Megan Wells; Jan Hoffmann; Autumn Stage; Isabella Enger; Jayme Pomper; Lily Briggs; Amber LaCrosse

doi:10.1124/jpet.124.002252

**Efficacy of Fluoxetine and (R,S) Ketamine in Attenuating Conditioned Fear Behaviors in Male Mice**

J Pharmacol Exp Ther. 2024 Sep 20:JPET-AR-2024-002252. doi: 10.1124/jpet.124.002252. Online ahead of print.

Authors

Megan Wells¹, Jan Hoffmann¹, Autumn Stage¹, Isabella Enger², Jayme Pomper¹, Lily Briggs¹, Amber LaCrosse³

Affiliations

¹ Psychology, Northern Michigan University, United States.
² Biology, Northern Michigan University, United States.
³ Psychology, Northern Michigan University, United States alacross@nmu.edu.

PMID: 39304349
DOI: 10.1124/jpet.124.002252

Abstract

Post-traumatic stress disorder (PTSD) is caused by exposure to a traumatic or stressful event. Symptoms related to this disorder include persistent re-experiencing of memories and fear generalization. Current pharmacological treatments for PTSD are insufficient, with fewer than 30% of patients reporting symptom remission. This study aims to determine the efficacy of acute (R,S) ketamine and chronic fluoxetine (FLX) in reducing fear memory and fear generalization. In rodents, fear conditioning (FC) is commonly used in the literature to induce behaviors related to symptoms of PTSD, and the open field test (OFT) can assess anxiety and fear generalization behaviors during the exploration of a novel environment. In this study, FC consisted of a white noise cue stimulus and four inescapable foot shocks. Treatments began 4 hours after FC. Fear and anxiety behaviors were recorded during re-exposure to the FC stimuli at 24 hours and 2 weeks. The OFT was conducted one day before the last FC re-exposure. Results support the combined use of acute ketamine and chronic FLX as a treatment for reducing behaviors indicative of fear memory during re-exposure at 2 weeks, but not behaviors indicative of anxiety and fear generalization in the OFT. FLX alone was most effective in reducing behaviors related to fear generalization. This study contributes to the existing literature on pharmacological treatment for fear and anxiety behaviors relating to fear memory and fear generalization. Continued research is necessary to replicate results, optimize treatment protocols, and investigate the molecular adaptations to trauma and treatment. Significance Statement Up to 6% of people in the United States will develop PTSD within their lifetime, and less than half of those individuals will find relief from their symptoms given the current therapeutic options.
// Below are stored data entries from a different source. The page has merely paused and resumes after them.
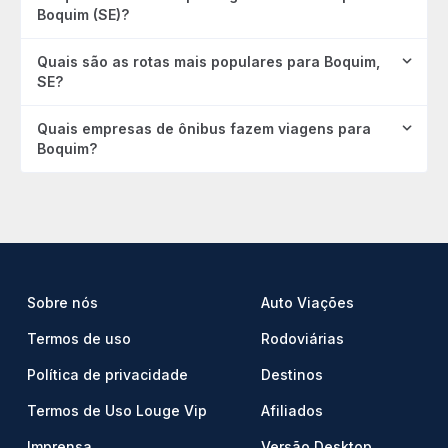
Boquim (SE)?
Quais são as rotas mais populares para Boquim,
SE?
Quais empresas de ônibus fazem viagens para
Boquim?
Sobre nós
Auto Viações
Termos de uso
Rodoviárias
Política de privacidade
Destinos
Termos de Uso Louge Vip
Afiliados
Imprensa
Versão Desktop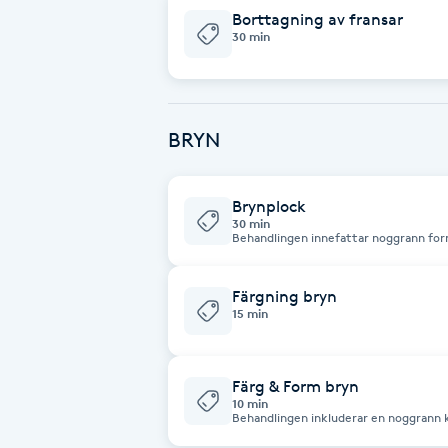
Eyeliner-tatuering
kostnadsfri besök gäller ej!
Borttagning av fransar
F
30 min
Face framing
BRYN
Faceliftmassage
Fet hårbotten
Brynplock
30 min
Behandlingen innefattar noggrann for
Fettreducering
ansiktsform och önskemål. Fokus ligger
form som framhäver ditt naturliga ut
Färgning bryn
Fibromassage
15 min
Fillers
Färg & Form bryn
10 min
Behandlingen inkluderar en noggrann 
Fotmassage
för att skapa så symmetriska bryn som 
ansiktsdrag. En färg som anpassad just för dig. Behandlingen avs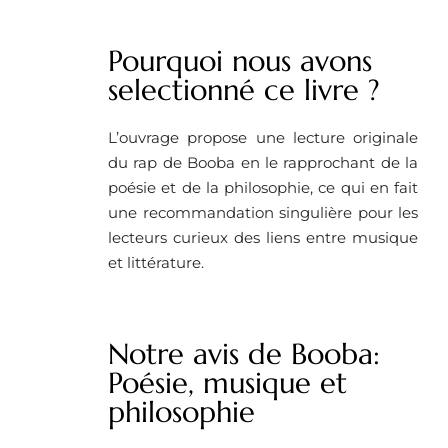
Pourquoi nous avons
selectionné ce livre ? ​
L’ouvrage propose une lecture originale
du rap de Booba en le rapprochant de la
poésie et de la philosophie, ce qui en fait
une recommandation singulière pour les
lecteurs curieux des liens entre musique
et littérature.
Notre avis de Booba:
Poésie, musique et
philosophie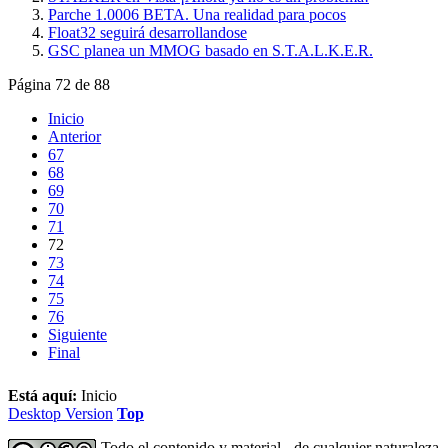
Parche 1.0006 BETA. Una realidad para pocos
Float32 seguirá desarrollandose
GSC planea un MMOG basado en S.T.A.L.K.E.R.
Página 72 de 88
Inicio
Anterior
67
68
69
70
71
72
73
74
75
76
Siguiente
Final
Está aquí:
Inicio
Desktop Version
Top
Todo el contenido y material - de cualquier naturaleza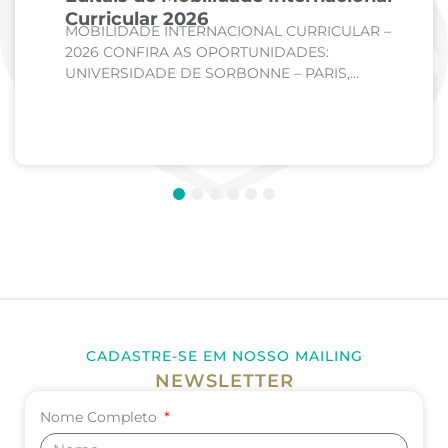
Curricular 2026
MOBILIDADE INTERNACIONAL CURRICULAR –
2026 CONFIRA AS OPORTUNIDADES:
UNIVERSIDADE DE SORBONNE – PARIS,
FRANÇA Curso: Medicina Internato de Clínica
Médica; Internato de Cirurgia; Internato de
Pediatria. UNIVERSIDADE DE CORDOBA –...
1
2
3
4
5
6
CADASTRE-SE EM NOSSO MAILING
NEWSLETTER
Nome Completo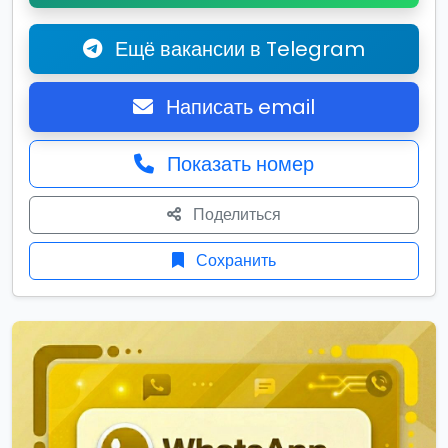
Ещё вакансии в Telegram
Написать email
Показать номер
Поделиться
Сохранить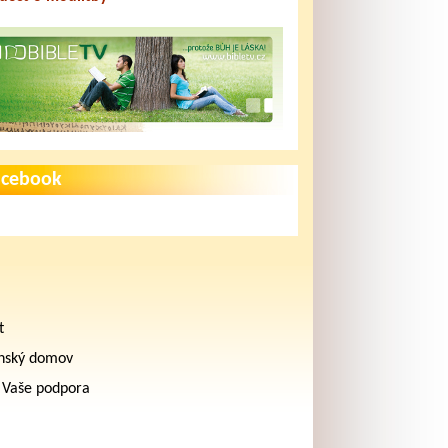
acebook
t
nský domov
 Vaše podpora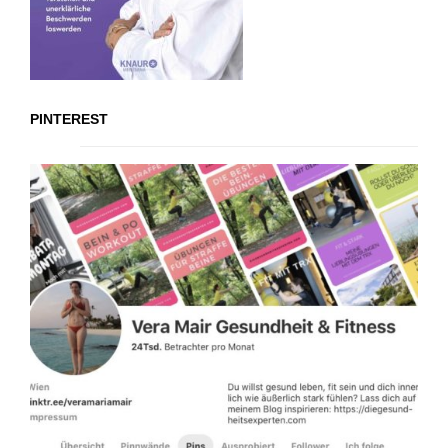
PINTEREST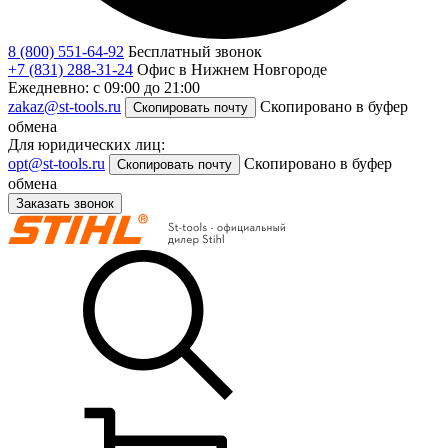
8 (800) 551-64-92
Бесплатный звонок
+7 (831) 288-31-24
Офис в Нижнем Новгороде
Ежедневно: с 09:00 до 21:00
zakaz@st-tools.ru
Скопировано в буфер
Скопировать почту
обмена
Для юридических лиц:
opt@st-tools.ru
Скопировано в буфер
Скопировать почту
обмена
Заказать звонок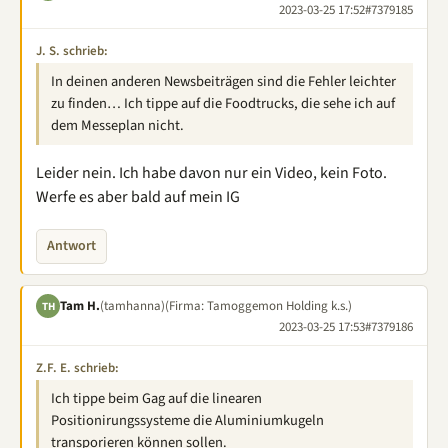
2023-03-25 17:52
#7379185
J. S. schrieb:
In deinen anderen Newsbeiträgen sind die Fehler leichter
zu finden… Ich tippe auf die Foodtrucks, die sehe ich auf
dem Messeplan nicht.
Leider nein. Ich habe davon nur ein Video, kein Foto.
Werfe es aber bald auf mein IG
Antwort
Tam H.
(tamhanna)
(Firma: Tamoggemon Holding k.s.)
TH
2023-03-25 17:53
#7379186
Z.F. E. schrieb:
Ich tippe beim Gag auf die linearen
Positionirungssysteme die Aluminiumkugeln
transporieren können sollen.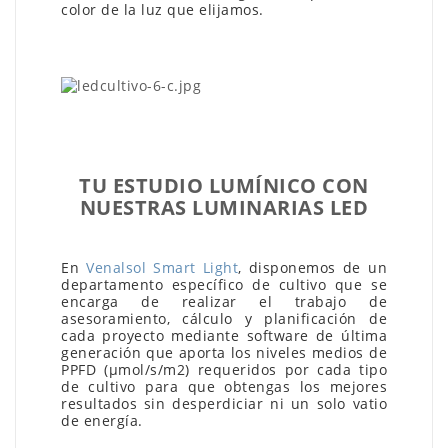
color de la luz que elijamos.
TU ESTUDIO LUMÍNICO CON
NUESTRAS LUMINARIAS LED
En
Venalsol Smart Light
, disponemos de un
departamento específico de cultivo que se
encarga de realizar el trabajo de
asesoramiento, cálculo y planificación de
cada proyecto mediante software de última
generación que aporta los niveles medios de
PPFD (μmol/s/m2) requeridos por cada tipo
de cultivo para que obtengas los mejores
resultados sin desperdiciar ni un solo vatio
de energía.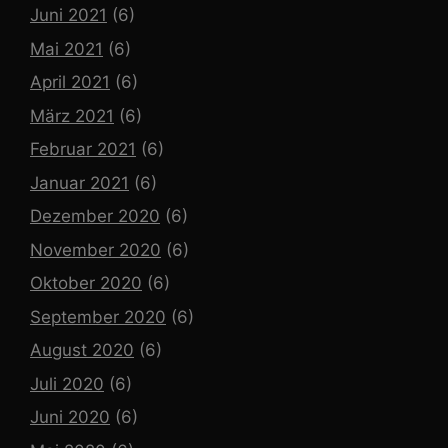
Juni 2021
(6)
Mai 2021
(6)
April 2021
(6)
März 2021
(6)
Februar 2021
(6)
Januar 2021
(6)
Dezember 2020
(6)
November 2020
(6)
Oktober 2020
(6)
September 2020
(6)
August 2020
(6)
Juli 2020
(6)
Juni 2020
(6)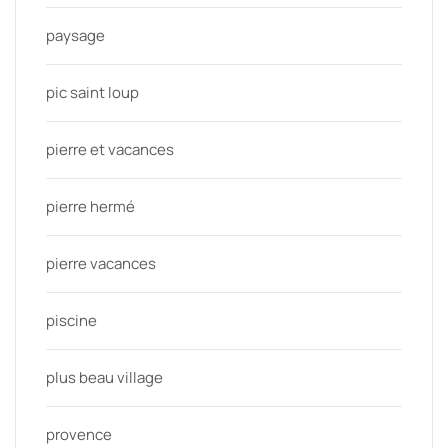
paysage
pic saint loup
pierre et vacances
pierre hermé
pierre vacances
piscine
plus beau village
provence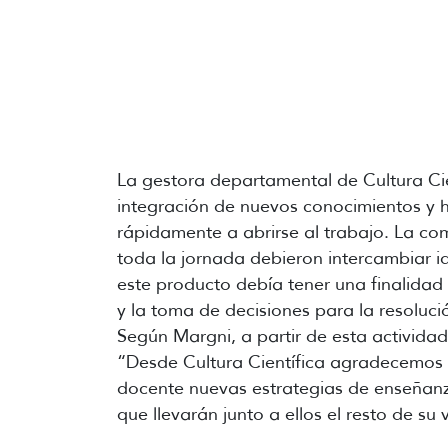
La gestora departamental de Cultura Cien
integración de nuevos conocimientos y h
rápidamente a abrirse al trabajo. La com
toda la jornada debieron intercambiar i
este producto debía tener una finalidad
y la toma de decisiones para la resoluci
Según Margni, a partir de esta activida
“Desde Cultura Científica agradecemos p
docente nuevas estrategias de enseñanza
que llevarán junto a ellos el resto de su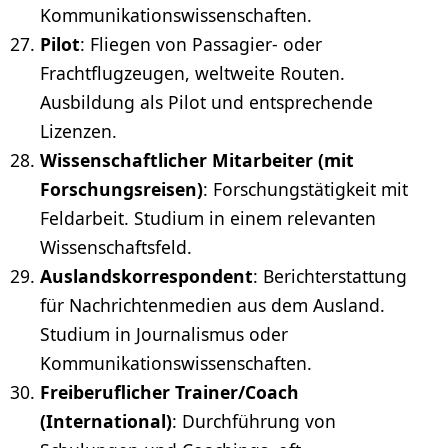
Kommunikationswissenschaften.
Pilot
: Fliegen von Passagier- oder
Frachtflugzeugen, weltweite Routen.
Ausbildung als Pilot und entsprechende
Lizenzen.
Wissenschaftlicher Mitarbeiter (mit
Forschungsreisen)
: Forschungstätigkeit mit
Feldarbeit. Studium in einem relevanten
Wissenschaftsfeld.
Auslandskorrespondent
: Berichterstattung
für Nachrichtenmedien aus dem Ausland.
Studium in Journalismus oder
Kommunikationswissenschaften.
Freiberuflicher Trainer/
Coach
(International)
: Durchführung von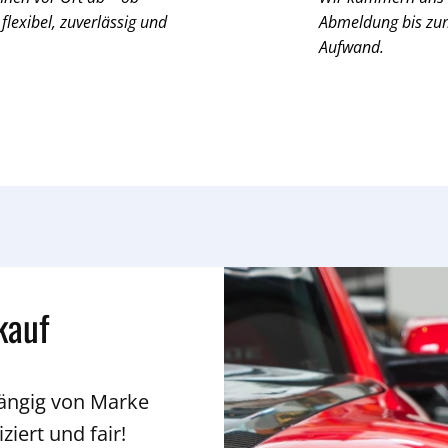
 flexibel, zuverlässig und
Abmeldung bis zum 
Aufwand.
kauf
hängig von Marke
ziert und fair!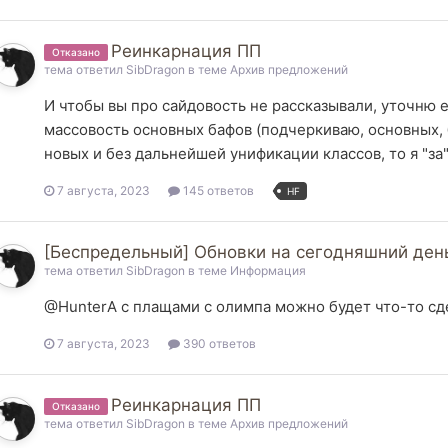
Реинкарнация ПП
Отказано
тема ответил
SibDragon
в теме
Архив предложений
И чтобы вы про сайдовость не рассказывали, уточню 
массовость основных бафов (подчеркиваю, основных, б
новых и без дальнейшей унификации классов, то я "за"
7 августа, 2023
145 ответов
HF
[Беспредельный] Обновки на сегодняшний ден
тема ответил
SibDragon
в теме
Информация
@HunterА с плащами с олимпа можно будет что-то сд
7 августа, 2023
390 ответов
Реинкарнация ПП
Отказано
тема ответил
SibDragon
в теме
Архив предложений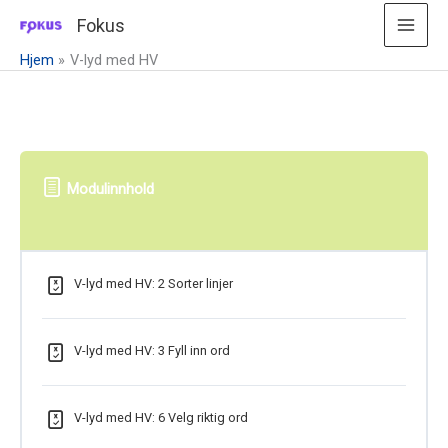
Hopp
Fokus
rett
Hjem
V-lyd med HV
til
innholdet
Modulinnhold
V-lyd med HV: 2 Sorter linjer
V-lyd med HV: 3 Fyll inn ord
V-lyd med HV: 6 Velg riktig ord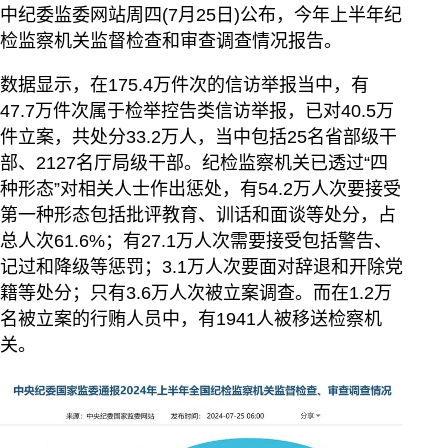
中纪委监委网站周四(7月25日)公布，今年上半年纪
检监察机关监督检查和审查调查情况报告。
数据显示，在175.4万件次的信访举报当中，有
47.7万件次属于检举控告类信访举报，已对40.5万
件立案，共处分33.2万人，当中包括25名省部级干
部、2127名厅局级干部。纪检监察机关已透过“四
种形态”对相关人士作出惩处，有54.2万人次要接受
第一种形态包括批评教育、训话和面谈等处分，占
总人次61.6%；有27.1万人次需要接受包括警告、
记过和降级等惩罚；3.1万人次要面对辞退和开除党
籍等处分；只有3.6万人次被立案调查。而在1.2万
名被立案的行贿人员中，有1941人被移送检察机
关。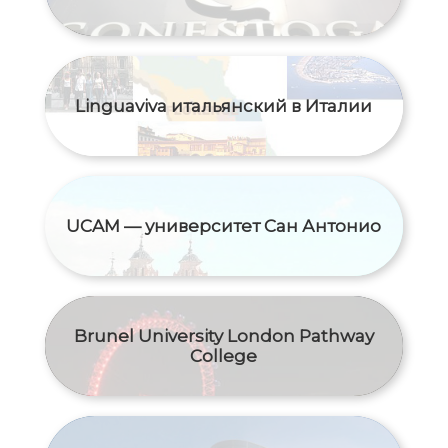
Linguaviva итальянский в Италии
UCAM — университет Сан Антонио
Brunel University London Pathway
College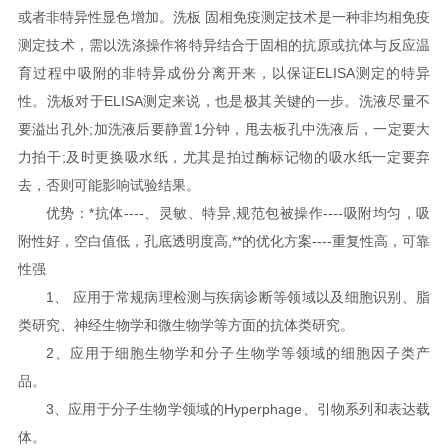
或者非特异性显色增加。洗板 固相免疫测定技术是一种非均相免疫
测定技术，需以洗涤操作将特异结合于固相的抗原或抗体与反应温
育过程中吸附的非特异成份分离开来，以保证ELISA测定的特异
性。洗板对于ELISA测定来说，也是极其关键的一步。洗液尽量不
要溢出孔外;加洗液后要静置1分钟，甩去板孔中洗液后，一定要大
力拍干;及时更换吸水纸，尤其是拍过酶标记物的吸水纸一定要弃
去，否则可能影响试验结果。
优势：*抗体----、灵敏、特异,规范包被操作----吸附均匀，吸
附性好，空白值低，孔底透明度高,**的优化方案----重复性高，可靠
性强
1、 应用于常规病理检测与疾病诊断等领域以及细胞识别、脂
类研究、神经生物学和微生物学等方面的抗体类研究。
2、应用于细胞生物学和分子生物学等领域的细胞因子类产
品。
3、应用于分子生物学领域的Hyperphage、引物系列和表达载
体。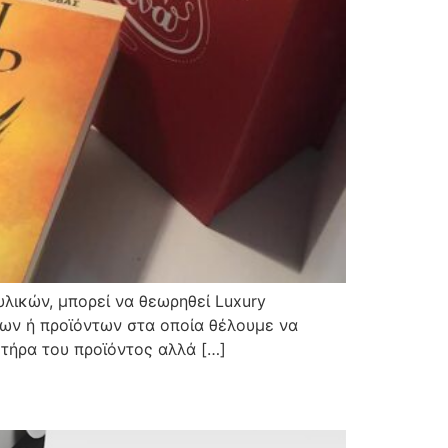
λικών, μπορεί να θεωρηθεί Luxury
των ή προϊόντων στα οποία θέλουμε να
τήρα του προϊόντος αλλά […]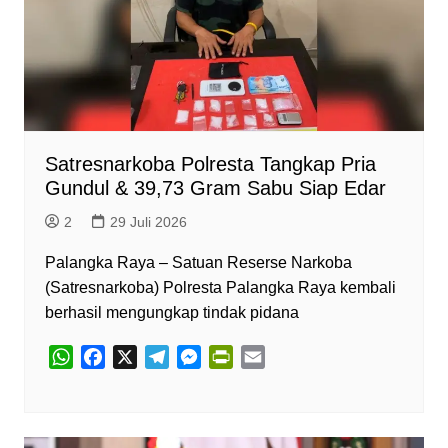
Satresnarkoba Polresta Tangkap Pria
Gundul & 39,73 Gram Sabu Siap Edar
2
29 Juli 2026
Palangka Raya – Satuan Reserse Narkoba
(Satresnarkoba) Polresta Palangka Raya kembali
berhasil mengungkap tindak pidana
W
F
X
T
M
P
E
h
a
e
e
r
m
a
c
l
s
i
a
t
e
e
s
n
i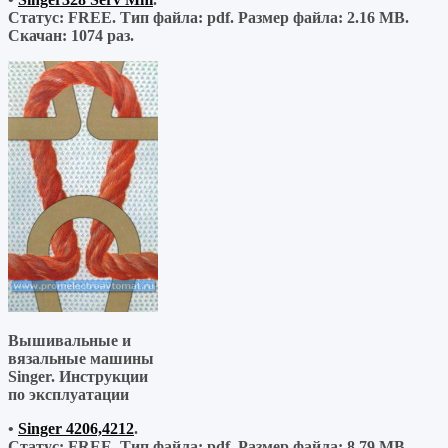
Статус: FREE.
Тип файла:
pdf.
Размер файла:
2.16 MB.
Скачан:
1074 раз.
Вышивальные и
вязальные машины
Singer. Инструкции
по эксплуатации
•
Singer 4206,4212
.
Статус: FREE.
Тип файла:
pdf.
Размер файла:
8.79 MB.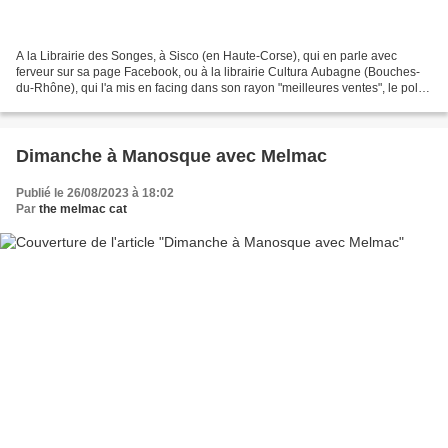
A la Librairie des Songes, à Sisco (en Haute-Corse), qui en parle avec
ferveur sur sa page Facebook, ou à la librairie Cultura Aubagne (Bouches-
du-Rhône), qui l'a mis en facing dans son rayon "meilleures ventes", le polar
de Bruno Carpentier La Source...
Dimanche à Manosque avec Melmac
Publié le 26/08/2023 à 18:02
Par
the melmac cat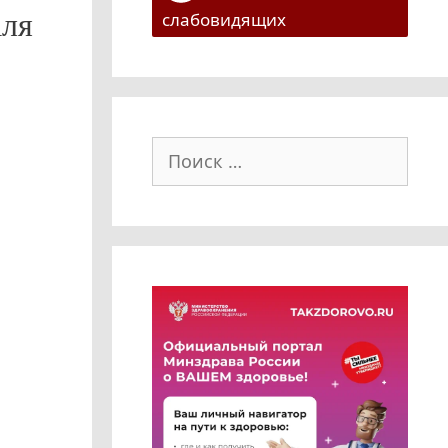
аля
слабовидящих
Поиск: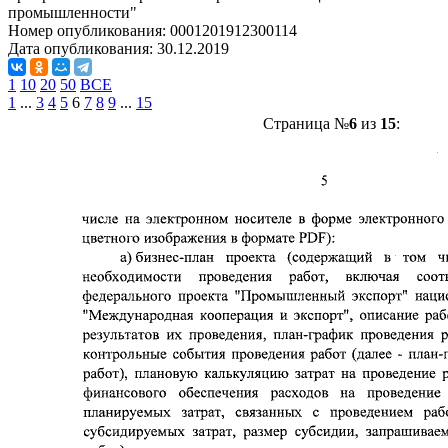
промышленности"
Номер опубликования:
0001201912300114
Дата опубликования:
30.12.2019
1
10
20
50
ВСЕ
1
...
3
4
5
6
7
8
9
...
15
Страница №
6
из
15
: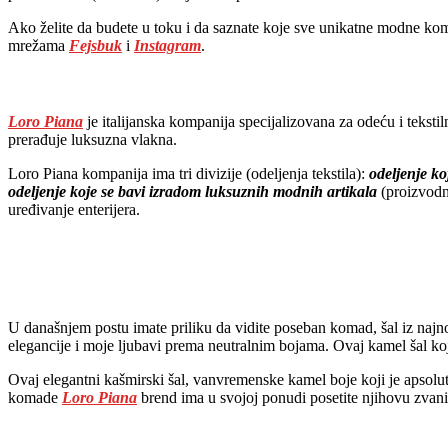
Ako želite da budete u toku i da saznate koje sve unikatne modne ko
mrežama
Fejsbuk
i
Instagram
.
Loro Piana
je italijanska kompanija specijalizovana za odeću i te
prerađuje luksuzna vlakna.
Loro Piana kompanija ima tri divizije (odeljenja tekstila):
odeljenje ko
odeljenje koje se bavi izradom luksuznih modnih artikala
(proizvodn
uređivanje enterijera.
U današnjem postu imate priliku da vidite poseban komad, šal iz najn
elegancije i moje ljubavi prema neutralnim bojama. Ovaj kamel šal koj
Ovaj elegantni kašmirski šal, vanvremenske kamel boje koji je apsolutn
komade
Loro Piana
brend ima u svojoj ponudi posetite njihovu zva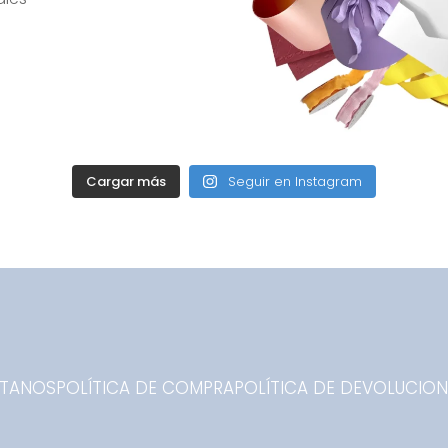
Cargar más
Seguir en Instagram
TANOS
POLÍTICA DE COMPRA
POLÍTICA DE DEVOLUCIO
This study offers preliminary support for the efficacy of ketamine and FLX in reducing PTSD-like behaviors induced by fear-conditioning in mice. Compared to current standard treatments, results indicate the potential for a more effective therapeutic option for those with stress-related disorders, such as PTSD.

Keywords: N-methyl-D-aspartate (NMDA); animal models; antidepressants.